| Selection |
>> BEGIN

Later on, God’s grace enabled these men to become leaders of the church, amazing orators and writers, and through them, the message of the Gospel was spread throughout the world. The lessons of the disciples are three: First, ordinary people can become extraordinary through the grace of God. Working in concert with God, through their faith, they accepted God’s grace and used it to do extraordinary things. So, it was their faith combined with God’s grace that allowed these ordinary people to do extraordinary things.
The second lesson of the disciples is this: Every saint has a past. Every sinner has a future. It’s not how you start but how you end up that is important to the Lord. If your life isn’t going particularly well right now, if it isn’t going in a particularly Christ-centered direction, you have the power to change that. There is no one who is alive who has to feel like they are doomed. God’s grace is accessible to everyone. And so is the path to salvation. The path is different for each person, but there is a path to salvation for everyone. The paths of Peter and Paul and Matthew took them through egregious sins, to monumental repentance to extraordinary contribution to the life of the Church. Our paths can do the same for us. All of us have the capability to repent. All of us have been given some gift by God by which we can contribute to the furthering of the message of the Gospel.

>> END

| What to do |
[1] According to the passage, what is the first lesson of the disciples?
[2] Say whether each statement agrees with the passage, answering yes or no and quoting the words that decide it: (a) The path to salvation is the same for every person. (b) Peter, Paul and Matthew passed through egregious sins. (c) God's grace is open only to saints.

| Data listing |
>> BEGIN

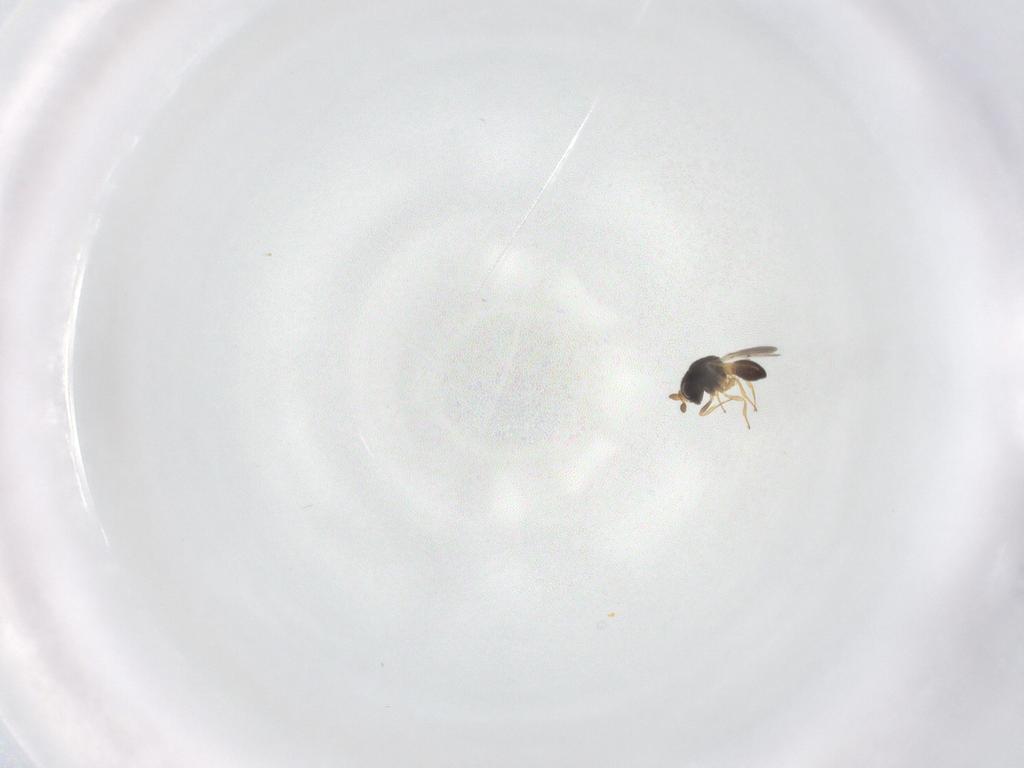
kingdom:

>> END
>> BEGIN

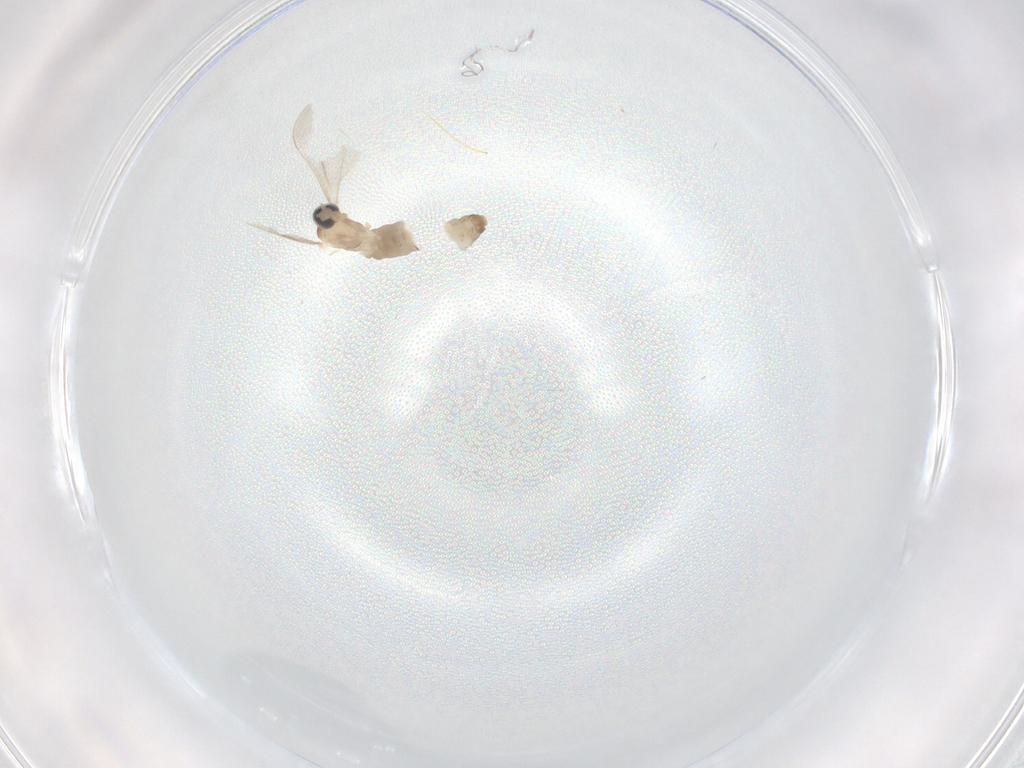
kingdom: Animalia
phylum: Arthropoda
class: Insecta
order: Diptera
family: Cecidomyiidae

>> END
>> BEGIN

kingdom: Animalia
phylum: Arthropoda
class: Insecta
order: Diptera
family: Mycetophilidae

>> END

| Task-by-task outputs |
[1] Ordinary people can become extraordinary through the grace of God.

[2]
(a) No: "The path is different for each person, but there is a path to salvation for everyone."
(b) Yes: "The paths of Peter and Paul and Matthew took them through egregious sins"
(c) No: "God’s grace is accessible to everyone."